Die deutsche Entwicklungszusammenarbeit wird mit einer Vielzahl an Side-Events bei der COP27 vertreten sein, um mit Regierungsvertreter*innen, internationalen Organisationen, dem Privatsektor, und Vertreter*innen von Wissenschaft und Zivilgesellschaft vertiefende Gespräche zu führen. Die Schwerpunkte des BMZ in Sharm El-Sheikh sind u.a. der Launch des globalen Schutzschirms gegen Klimarisiken als konkreter Beitrag zu Lösungen über den Umgang mit klimabedingten Schäden und Verlusten, die Ausrichtung eines Side-events zum Thema Transformation der Agrar- und Ernährungssysteme in Zeiten multipler Krisen mit einem Augenmerk auf die Düngemittelkrise, das Mitgestalten der globalen Diskussion zu naturbasierten Lösungen und der Wiederherstellung von Ökosystemen sowie die Ausrichtung des Wasserpavillons und damit ein starker Fokus auf die Schlüsselrolle von Wasser für Anpassung und Resilienz.
Die Gleichberechtigung der Geschlechter und das Empowerment von Frauen und Mädchen muss im Sinne einer feministischen Entwicklungspolitik bei Umwelt- und Klimaschutz und Anpassung an den Klimawandel mitgedacht werden.
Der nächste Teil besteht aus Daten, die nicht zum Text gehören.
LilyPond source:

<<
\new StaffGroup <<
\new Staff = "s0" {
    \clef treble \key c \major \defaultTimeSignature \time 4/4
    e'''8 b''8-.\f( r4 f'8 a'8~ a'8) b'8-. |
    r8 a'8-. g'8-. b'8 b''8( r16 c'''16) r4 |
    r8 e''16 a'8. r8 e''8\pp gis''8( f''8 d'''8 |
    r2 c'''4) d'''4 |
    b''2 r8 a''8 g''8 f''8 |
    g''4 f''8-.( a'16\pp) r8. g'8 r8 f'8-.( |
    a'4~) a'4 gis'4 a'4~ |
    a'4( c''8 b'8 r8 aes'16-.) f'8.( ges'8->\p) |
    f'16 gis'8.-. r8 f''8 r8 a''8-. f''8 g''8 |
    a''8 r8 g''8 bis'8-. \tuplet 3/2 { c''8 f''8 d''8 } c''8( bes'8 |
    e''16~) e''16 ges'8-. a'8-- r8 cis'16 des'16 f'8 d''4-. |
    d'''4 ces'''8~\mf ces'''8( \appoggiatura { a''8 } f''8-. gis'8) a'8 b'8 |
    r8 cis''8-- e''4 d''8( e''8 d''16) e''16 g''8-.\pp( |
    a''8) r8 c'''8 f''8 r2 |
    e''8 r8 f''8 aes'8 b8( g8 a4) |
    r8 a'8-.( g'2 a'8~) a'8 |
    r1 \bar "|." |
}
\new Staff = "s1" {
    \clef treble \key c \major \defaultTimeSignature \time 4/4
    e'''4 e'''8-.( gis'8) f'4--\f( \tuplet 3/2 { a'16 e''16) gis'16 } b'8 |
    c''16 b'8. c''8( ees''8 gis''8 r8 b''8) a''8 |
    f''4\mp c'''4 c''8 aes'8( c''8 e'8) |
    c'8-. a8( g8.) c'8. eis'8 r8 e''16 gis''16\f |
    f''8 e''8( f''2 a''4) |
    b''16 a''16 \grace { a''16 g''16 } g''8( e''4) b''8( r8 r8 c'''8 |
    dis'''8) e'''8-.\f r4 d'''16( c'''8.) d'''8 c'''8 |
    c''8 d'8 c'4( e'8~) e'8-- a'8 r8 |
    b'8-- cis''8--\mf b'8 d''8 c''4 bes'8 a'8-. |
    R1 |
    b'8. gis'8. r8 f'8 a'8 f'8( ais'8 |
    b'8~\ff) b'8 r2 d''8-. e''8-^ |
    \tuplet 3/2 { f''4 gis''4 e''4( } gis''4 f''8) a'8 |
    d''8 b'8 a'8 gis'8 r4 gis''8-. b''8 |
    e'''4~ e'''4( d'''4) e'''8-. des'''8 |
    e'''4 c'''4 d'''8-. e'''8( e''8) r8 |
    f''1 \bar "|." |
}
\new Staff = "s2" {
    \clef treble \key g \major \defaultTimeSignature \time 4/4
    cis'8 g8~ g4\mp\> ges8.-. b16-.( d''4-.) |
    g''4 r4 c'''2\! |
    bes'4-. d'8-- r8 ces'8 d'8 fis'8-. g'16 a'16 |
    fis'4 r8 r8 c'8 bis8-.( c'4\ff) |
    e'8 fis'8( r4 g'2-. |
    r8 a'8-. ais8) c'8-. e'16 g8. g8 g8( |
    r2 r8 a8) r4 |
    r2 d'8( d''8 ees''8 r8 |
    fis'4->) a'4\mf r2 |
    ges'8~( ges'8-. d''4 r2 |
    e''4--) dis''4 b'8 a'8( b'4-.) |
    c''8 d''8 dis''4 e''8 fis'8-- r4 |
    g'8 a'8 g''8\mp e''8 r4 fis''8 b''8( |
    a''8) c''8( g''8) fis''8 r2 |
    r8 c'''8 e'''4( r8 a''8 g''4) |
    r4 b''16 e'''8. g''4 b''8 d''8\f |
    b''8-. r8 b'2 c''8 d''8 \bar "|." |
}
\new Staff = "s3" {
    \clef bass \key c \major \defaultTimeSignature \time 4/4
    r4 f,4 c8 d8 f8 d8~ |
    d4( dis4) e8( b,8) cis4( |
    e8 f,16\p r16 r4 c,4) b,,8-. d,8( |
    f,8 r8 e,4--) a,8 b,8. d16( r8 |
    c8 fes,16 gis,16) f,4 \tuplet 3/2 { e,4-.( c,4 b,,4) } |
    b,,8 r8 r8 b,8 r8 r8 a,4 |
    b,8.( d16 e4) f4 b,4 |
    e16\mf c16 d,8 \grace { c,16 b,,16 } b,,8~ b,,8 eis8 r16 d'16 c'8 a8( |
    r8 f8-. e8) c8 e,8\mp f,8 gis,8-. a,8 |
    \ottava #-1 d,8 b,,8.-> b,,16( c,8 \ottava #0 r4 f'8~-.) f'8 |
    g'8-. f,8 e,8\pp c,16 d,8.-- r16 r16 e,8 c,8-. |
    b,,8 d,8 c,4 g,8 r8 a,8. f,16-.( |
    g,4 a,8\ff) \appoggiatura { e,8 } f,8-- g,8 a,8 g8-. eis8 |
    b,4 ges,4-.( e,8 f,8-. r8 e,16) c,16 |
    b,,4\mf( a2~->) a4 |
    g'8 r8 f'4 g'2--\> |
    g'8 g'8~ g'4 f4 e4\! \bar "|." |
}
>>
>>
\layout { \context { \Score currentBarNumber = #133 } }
Frauen übernehmen eine essenzielle Rolle bei Ernährungs- und Energiesicherheit, bei der Minderung von Treibhausgasemissionen und bei dem Schutz der Ökosysteme.
Gleichberechtigte Gesellschaften sind stabiler, widerstandsfähiger gegen Krisen und nachhaltiger. In den internationalen Klimaverhandlungen sind Frauen noch immer unterrepräsentiert; 2022 lag der Frauenanteil in den Gremien des UN-Klimasekretariats lediglich bei durchschnittlich 39 Prozent. Die diesjährige COP27 kann dazu beitragen, die Stimme von Frauen bei Klimaverhandlungen zu stärken und eine gendersensible Klimapolitik voranzubringen.
Das BMZ begleitet auch eng die Initiativen der ägyptischen COP-Präsidentschaft, u.a. die Food and Agriculture for Sustainable Transformation Initiative (FAST). Deutschland und Ägypten haben gemeinsam das Ziel, den Zugang zu Klimafinanzierung für die Transformation von Agrar- und Ernährungssystemen zu verbessern und das enge Zusammenspiel Klimaschutz, Wasser- und Ernährungssicherheit deutlich zu berücksichtigen. Denn die Lebensgrundlage der ägyptischen Bevölkerung ist und bleibt das Wasser des Nils.